I am beginning to note our current cadre of putative "experts" is surprised by "unexpected" news that our non-experts actually expected (and predicted).
Others say that such despots will be replaced by vicious thugs worse than before.
I suppose, if they were smart, they could skip over the long, violent process of discovering that a liberal (classic sense) democratic republic is the only system that really works, by studying our example, and applying the lessons our ancestors learned.
But of course they despise us, and despise democracy because they despise us, so they will endeavor to prove that "their" ways can work.
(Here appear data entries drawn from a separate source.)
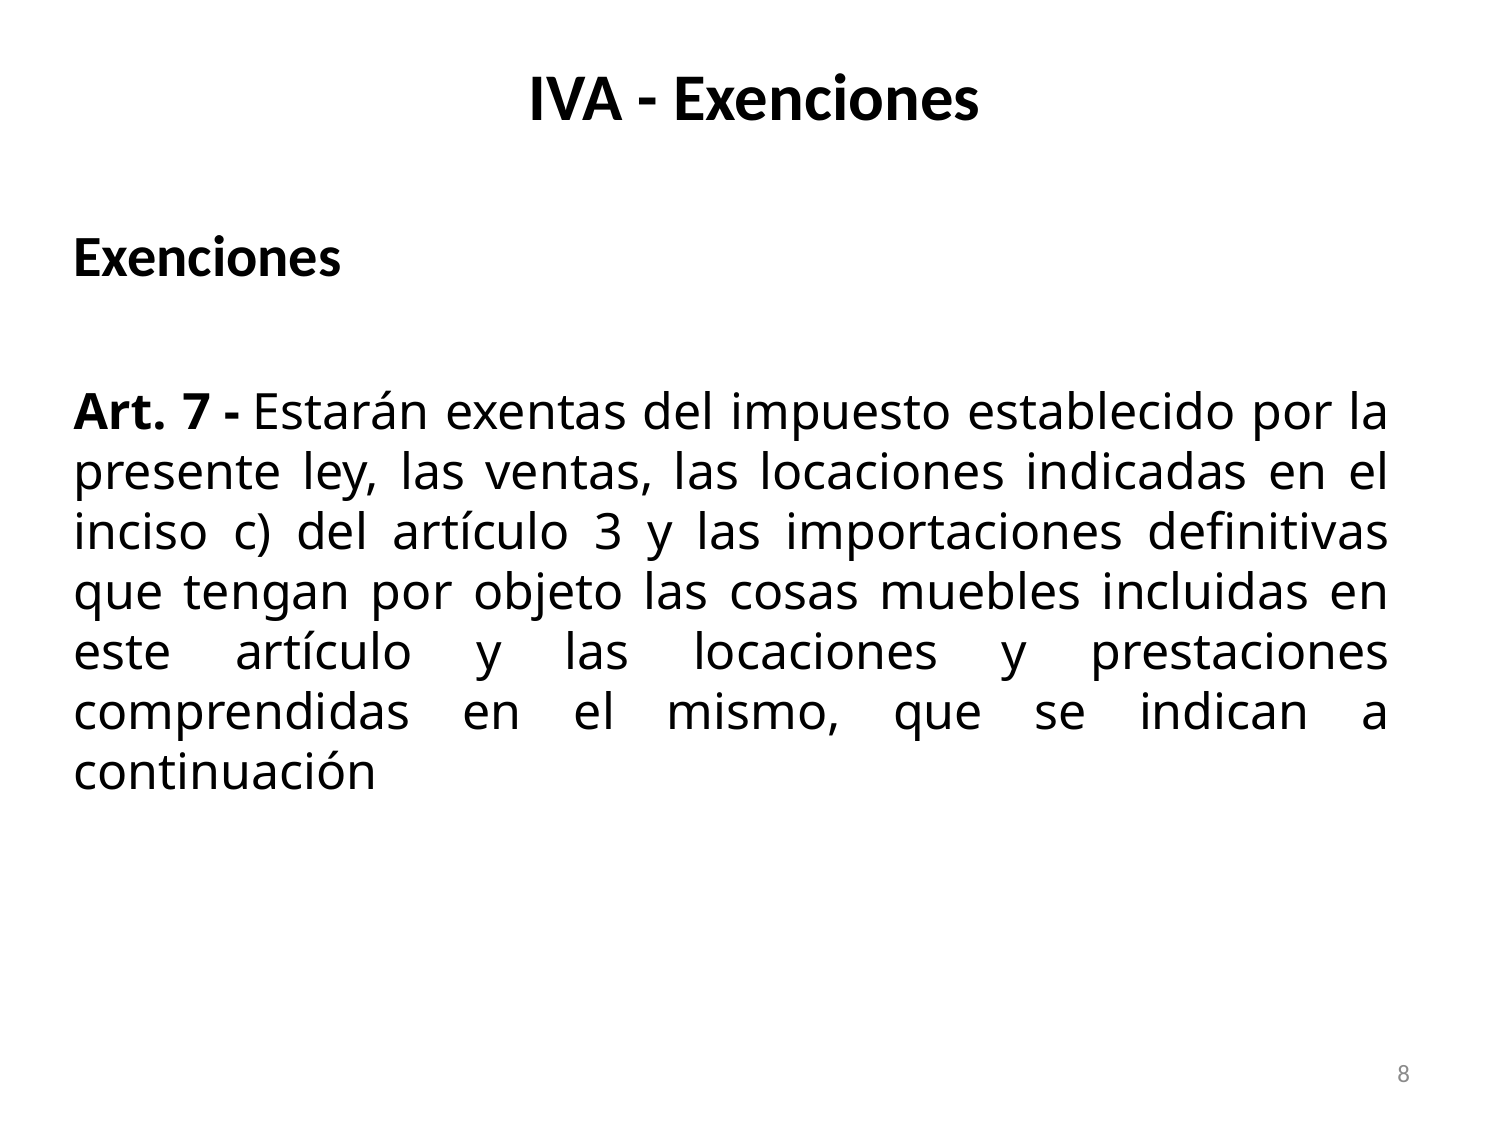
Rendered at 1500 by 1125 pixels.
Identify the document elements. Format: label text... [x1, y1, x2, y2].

list Exenciones Art. 7 - Estarán exentas del impuesto establecido por la presente ley, las ventas, las locaciones indicadas en el inciso c) del artículo 3 y las importaciones definitivas que tengan por objeto las cosas muebles incluidas en este artículo y las locaciones y prestaciones comprendidas en el mismo, que se indican a continuación [58, 210, 1406, 979]
title IVA - Exenciones [117, 0, 1393, 188]
slide_number 8 [1074, 1042, 1425, 1103]
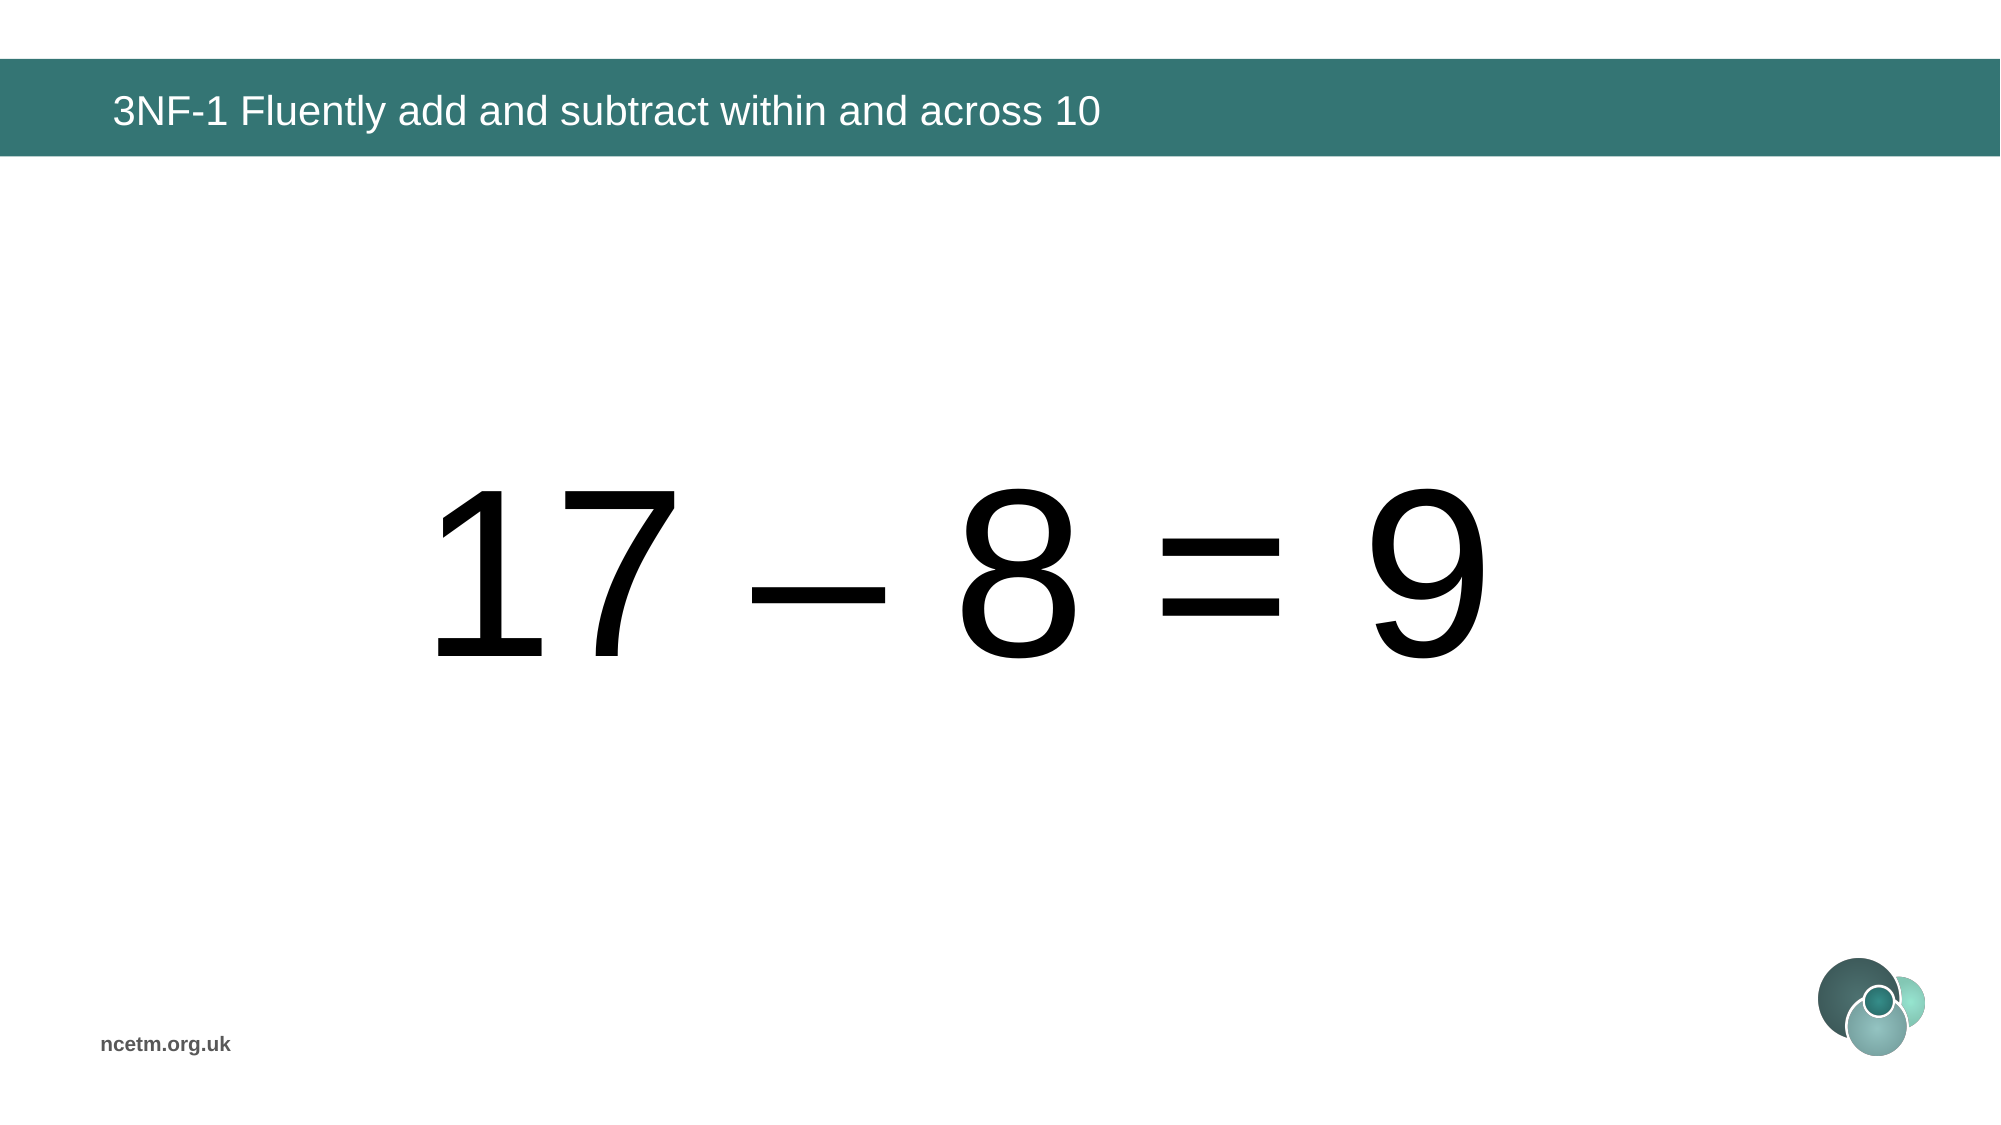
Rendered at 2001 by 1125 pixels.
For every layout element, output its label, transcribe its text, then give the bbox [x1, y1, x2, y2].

title 3NF-1 Fluently add and subtract within and across 10 [97, 76, 1945, 147]
text_box 9 [1346, 409, 1510, 712]
picture [1818, 958, 1925, 1056]
text_box 17 – 8 = [405, 409, 1346, 712]
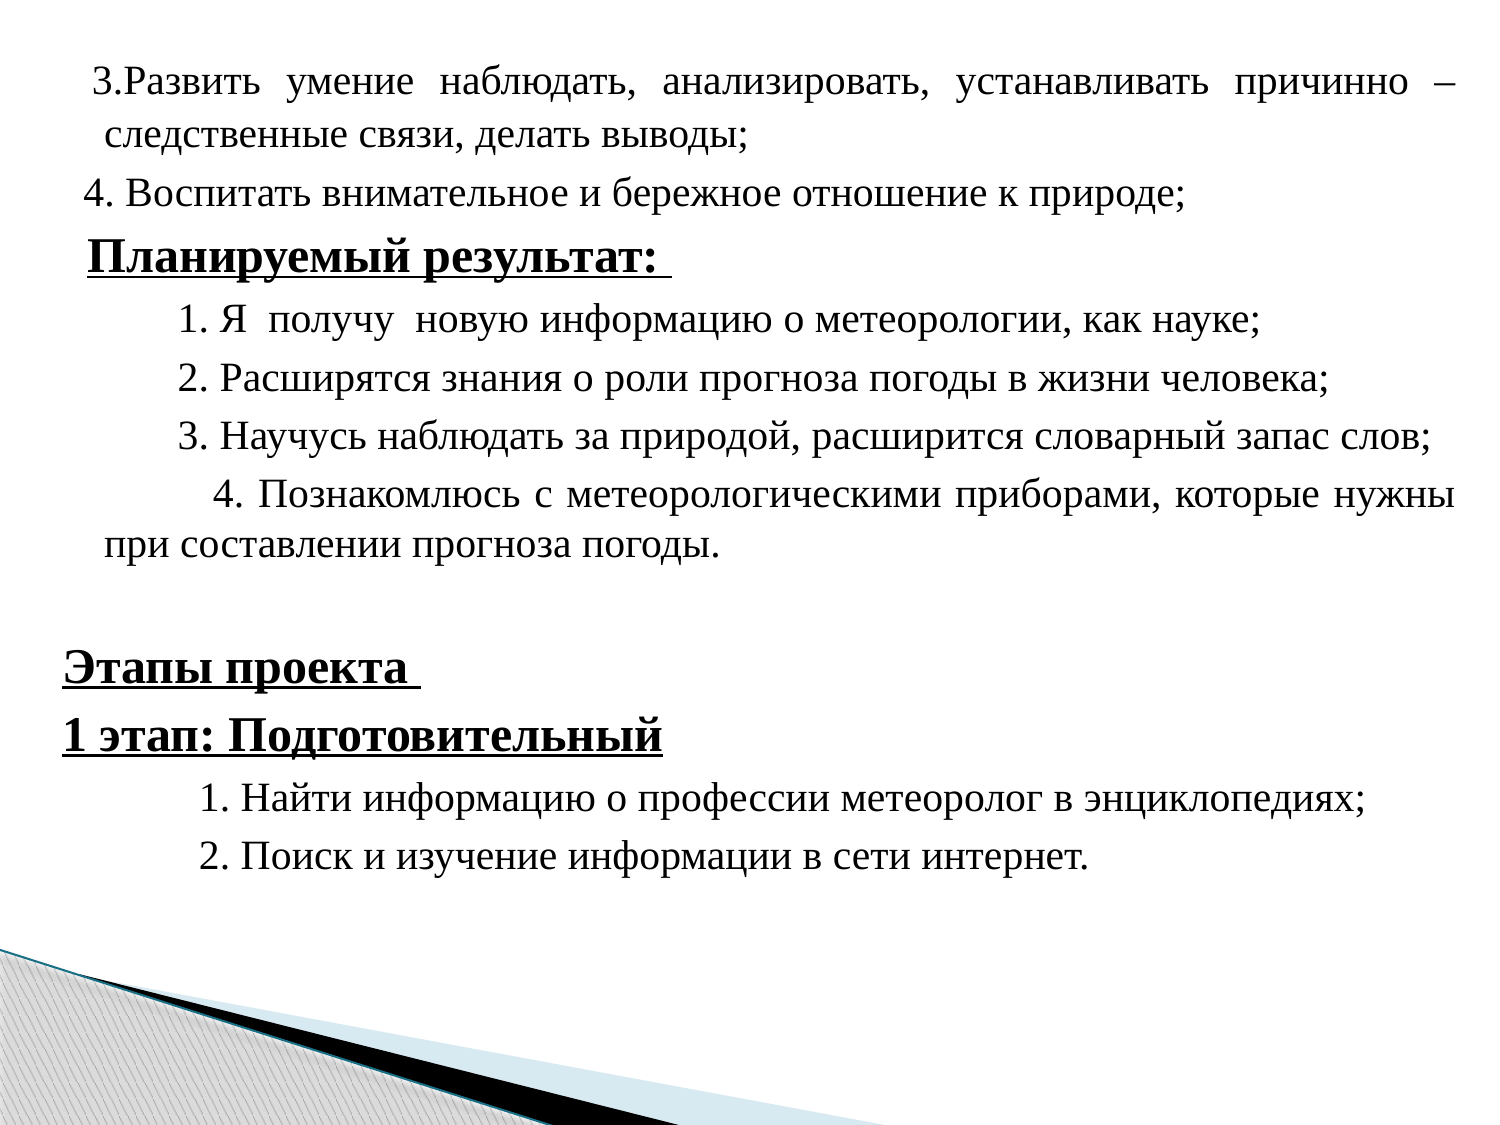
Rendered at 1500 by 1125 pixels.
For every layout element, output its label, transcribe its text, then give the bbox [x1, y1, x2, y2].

"She noted the difficulties inherent with development and nation-building in a place like Congo due to the interconnectedness of the various mutually reinforcing political elements of nationhood: laws, representative institutions, and an independent judiciary. Perhaps her most crucial observation had to do with the unrealistic expectations of donor nations and international institutions regarding development in Congo and elsewhere. This was that nation-building in Europe and North America was a process which took centuries, five hundred or even a thousand years, to accomplish, uniting tribes and regional groups into a single nation. She deconstructed the European model of state development into three historical phases: state building to establish central institutions, development of a rule of law to limit the excesses of the state through equal protection and rights under the law, and finally institutionalizing of processes of accountability, so that state institutions and officials are accountable under the law to the people or their representatives."